Diversity Boosts AI-Generated Text Detection
Advik Raj Basani 1, Pin-Yu Chen 2
Published on arXiv
2509.18880
Output Integrity Attack
OWASP ML Top 10 — ML09
Key Finding
Outperforms existing zero-shot detectors by up to 33.2% and improves performance of existing detectors by up to 18.7% when used as an auxiliary signal, while remaining robust to paraphrasing and adversarial attacks.
DivEye
Novel technique introduced
Detecting AI-generated text is an increasing necessity to combat misuse of LLMs in education, business compliance, journalism, and social media, where synthetic fluency can mask misinformation or deception. While prior detectors often rely on token-level likelihoods or opaque black-box classifiers, these approaches struggle against high-quality generations and offer little interpretability.
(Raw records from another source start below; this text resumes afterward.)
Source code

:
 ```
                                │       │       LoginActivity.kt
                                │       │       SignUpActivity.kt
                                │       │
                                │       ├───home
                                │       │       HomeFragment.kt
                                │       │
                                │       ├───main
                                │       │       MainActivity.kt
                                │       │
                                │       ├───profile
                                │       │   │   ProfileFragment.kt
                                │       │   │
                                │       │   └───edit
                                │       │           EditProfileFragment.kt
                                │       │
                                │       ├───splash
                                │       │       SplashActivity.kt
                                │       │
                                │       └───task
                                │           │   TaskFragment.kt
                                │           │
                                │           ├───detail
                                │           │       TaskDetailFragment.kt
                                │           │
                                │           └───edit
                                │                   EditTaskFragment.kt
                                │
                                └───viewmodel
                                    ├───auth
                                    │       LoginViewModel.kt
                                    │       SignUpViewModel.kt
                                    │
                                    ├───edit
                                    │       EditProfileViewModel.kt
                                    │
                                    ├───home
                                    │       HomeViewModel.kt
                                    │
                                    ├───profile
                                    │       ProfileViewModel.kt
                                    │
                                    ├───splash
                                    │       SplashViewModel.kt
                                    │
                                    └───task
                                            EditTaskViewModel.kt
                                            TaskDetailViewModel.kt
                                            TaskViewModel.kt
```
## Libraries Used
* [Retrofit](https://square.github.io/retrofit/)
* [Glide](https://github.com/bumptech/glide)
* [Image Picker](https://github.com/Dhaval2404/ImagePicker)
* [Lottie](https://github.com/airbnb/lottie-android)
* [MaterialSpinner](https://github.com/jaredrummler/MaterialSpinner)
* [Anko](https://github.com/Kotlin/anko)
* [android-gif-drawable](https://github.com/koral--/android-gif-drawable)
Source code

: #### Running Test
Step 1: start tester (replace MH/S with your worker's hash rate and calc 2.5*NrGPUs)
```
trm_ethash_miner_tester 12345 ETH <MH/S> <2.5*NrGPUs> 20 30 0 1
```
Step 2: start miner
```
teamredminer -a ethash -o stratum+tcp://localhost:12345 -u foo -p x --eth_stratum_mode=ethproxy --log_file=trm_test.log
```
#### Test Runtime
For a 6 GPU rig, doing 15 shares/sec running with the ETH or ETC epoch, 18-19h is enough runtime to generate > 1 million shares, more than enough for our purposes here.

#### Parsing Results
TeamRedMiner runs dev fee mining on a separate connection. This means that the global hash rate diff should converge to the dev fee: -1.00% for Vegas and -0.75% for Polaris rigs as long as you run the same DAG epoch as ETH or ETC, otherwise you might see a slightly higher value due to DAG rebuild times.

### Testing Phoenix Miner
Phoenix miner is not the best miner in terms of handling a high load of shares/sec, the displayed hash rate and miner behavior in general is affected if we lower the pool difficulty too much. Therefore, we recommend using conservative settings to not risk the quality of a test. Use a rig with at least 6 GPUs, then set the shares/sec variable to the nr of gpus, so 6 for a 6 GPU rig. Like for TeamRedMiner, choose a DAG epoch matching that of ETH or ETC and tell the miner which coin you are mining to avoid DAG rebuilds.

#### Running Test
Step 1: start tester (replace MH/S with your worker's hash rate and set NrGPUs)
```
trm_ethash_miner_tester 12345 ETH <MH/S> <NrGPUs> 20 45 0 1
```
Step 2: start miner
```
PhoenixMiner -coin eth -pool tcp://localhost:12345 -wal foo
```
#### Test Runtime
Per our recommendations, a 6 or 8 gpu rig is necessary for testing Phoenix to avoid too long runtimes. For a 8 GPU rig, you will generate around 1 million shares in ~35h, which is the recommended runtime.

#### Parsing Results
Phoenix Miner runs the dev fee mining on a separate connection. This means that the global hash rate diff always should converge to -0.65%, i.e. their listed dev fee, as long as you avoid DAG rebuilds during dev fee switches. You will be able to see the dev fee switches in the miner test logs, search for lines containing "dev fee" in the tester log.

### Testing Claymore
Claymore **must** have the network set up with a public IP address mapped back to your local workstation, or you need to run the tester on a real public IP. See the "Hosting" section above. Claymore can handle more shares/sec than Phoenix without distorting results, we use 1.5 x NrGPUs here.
In this work, we propose DivEye, a novel detection framework that captures how unpredictability fluctuates across a text using surprisal-based features. Motivated by the observation that human-authored text exhibits richer variability in lexical and structural unpredictability than LLM outputs, DivEye captures this signal through a set of interpretable statistical features. Our method outperforms existing zero-shot detectors by up to 33.2% and achieves competitive performance with fine-tuned baselines across multiple benchmarks. DivEye is robust to paraphrasing and adversarial attacks, generalizes well across domains and models, and improves the performance of existing detectors by up to 18.7% when used as an auxiliary signal. Beyond detection, DivEye provides interpretable insights into why a text is flagged, pointing to rhythmic unpredictability as a powerful and underexplored signal for LLM detection.
Key Contributions
- DivEye: a zero-shot detector using interpretable surprisal-based diversity features that capture lexical/structural unpredictability fluctuations distinguishing human from LLM-generated text
- Language- and model-agnostic detection requiring no access to the generator model, generalizing across domains, languages, and model families
- Complementary signal that boosts existing detectors by up to 18.7% when used as an auxiliary feature, with demonstrated robustness to paraphrasing and adversarial attacks
🛡️ Threat Analysis
DivEye is a novel AI-generated text detector that verifies content authenticity and provenance — directly targeting output integrity. It proposes new surprisal-based diversity features as a forensic signal, which squarely fits ML09's AI-generated content detection scope.